But her hopes fell completely, still further below the zero at which they had stood. First, as she watched, she saw that ominous drawing together of the man's heavy brows, then, the naturally cold gray of his eyes seemed to change. Their stony gleam shone like the pinnacles of an iceberg in the light of a winter sun. Then they lit with a sudden violent emotion, and it seemed to her that the strength she was relying upon was about to fail her.

He looked up from the paper which fluttered to the floor from fingers which no longer seemed to obey the controlling will. He looked at Angus for a moment in a sort of dazed inquiry. Then his gaze sought the girl, and the storm burst.

"God in heaven!" he cried.

It was the exclamation of a mind which scarcely grasps the reality of the position, and yet has received the full shock.

"Why was I not told?" he demanded fiercely. "Why, in God's name, was it left till now?

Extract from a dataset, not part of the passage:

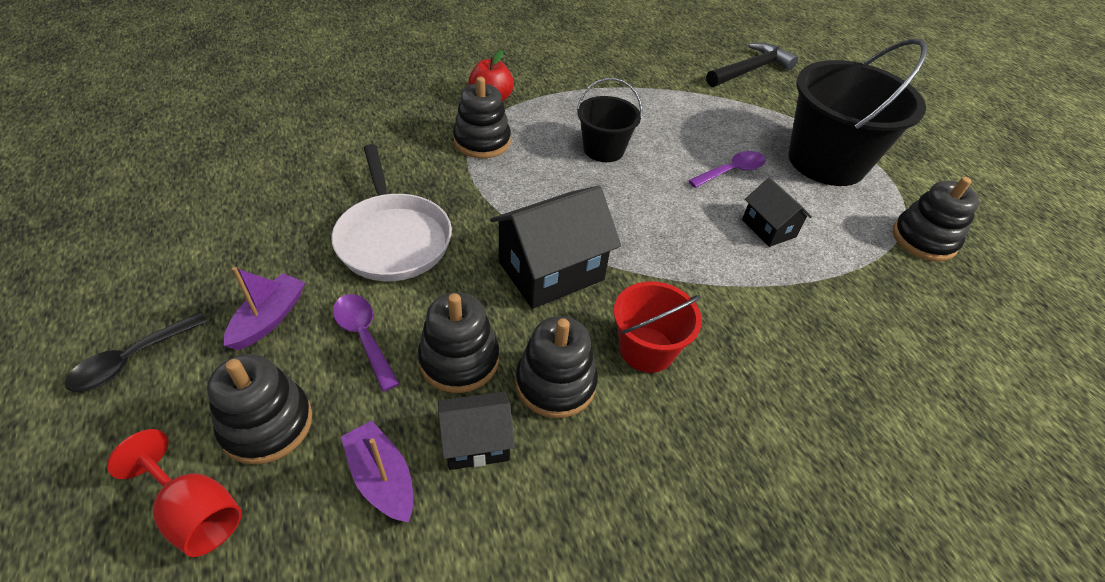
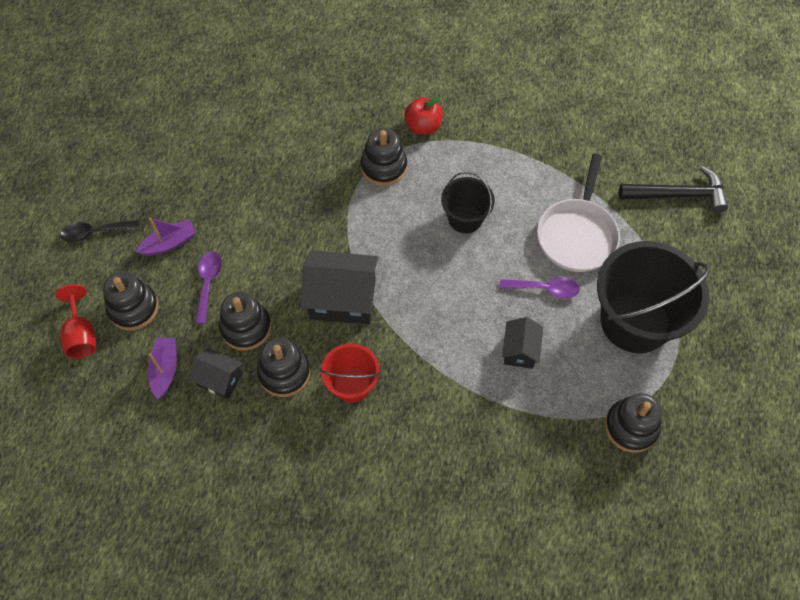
camera: 40 degrees right, 15 degrees up
white pan [331,144,452,281] -> white pan moved to [537,153,620,272]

You Angus! You girl!" He turned furiously from one to the other. "Do you know what you've done? Do you?" He laughed wildly. "Of course you do? You've timed it. Timed it, do you hear? So it's impossible to get poor Mon the help she needs. Oh, as if I can't see. Am I blind? Am I an imbecile? You, you rotten Scot, you've always hated her. I saw it from the first. And now maybe you're satisfied. As for you, girl"—he turned upon Phyllis with upraised arms, as though about to strike her to the ground—"you're as bad. You wanted your revenge for what your man has been made to suffer. That's it. Oh, God, that I should have been so blind! Was there ever such a devilish vengeance? You, with your mild ways and simple air, you've stolen into my house that you might break my heart to square with me for your man's sufferings. And between you my Monica, my poor Mon, is lying in extremity, waiting for the help you would deny her. You thought to hurt me, and by God! you have succeeded," he cried, his voice rising to greater violence. "Oh, yes, you've succeeded, between you. You've done more. You've—you've killed her!"

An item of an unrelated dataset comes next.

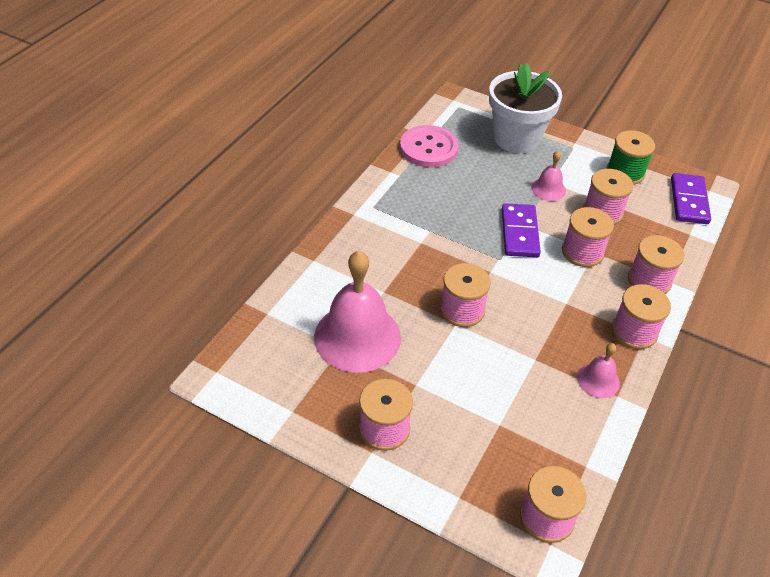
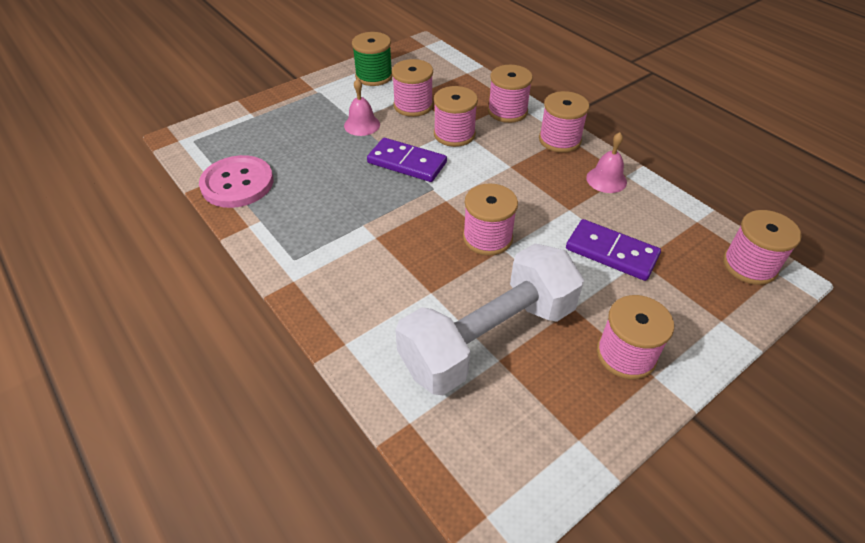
camera: 65 degrees left, 0 degrees up
pink bell [314,251,401,373] -> white dumbbell [395,243,584,395]
white flower pot [489,64,562,153] -> none
purple domino [671,173,711,224] -> purple domino moved to [566,219,661,281]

He brought one great fist crashing down upon the desk. Then he rushed on—

"That fool doctor talks of hope. How can there be hope? I tell you there's none—not a shadow. There's not a train to go through. North, South, East and West, we are cut off as if those cursed plains were an ocean. Hope?" he laughed harshly. "There's as much hope as there is in hell. That woman'll be left to die. Do you hear me? Die! And between you, some of you, you've killed her!"

His frenzy was the frenzy of a madman. It was a frenzy such as, once before in his life, he had displayed. All this man's strength was swept aside by the passionate torrent of his dreadful feelings. All power of reason was lost to him. No hysterical child could have been weaker in its mental balance than this great savage man was at that moment.

Phyllis understood something of this. Angus simply eyed him watchfully. His was not the discerning eye of the girl. His attitude was the outcome of a nature which understood violence only at its face value, therefore he was physically and mentally alert. But the girl, a mere child, saw deeper. And her observation roused her own latent courage and mentality to activity.

She saw that she must fling herself into the arena that he might be brought up to the only fighting pitch that could serve them all, that could serve Monica. She seized upon his final charge to attack him almost as fiercely as he had attacked them.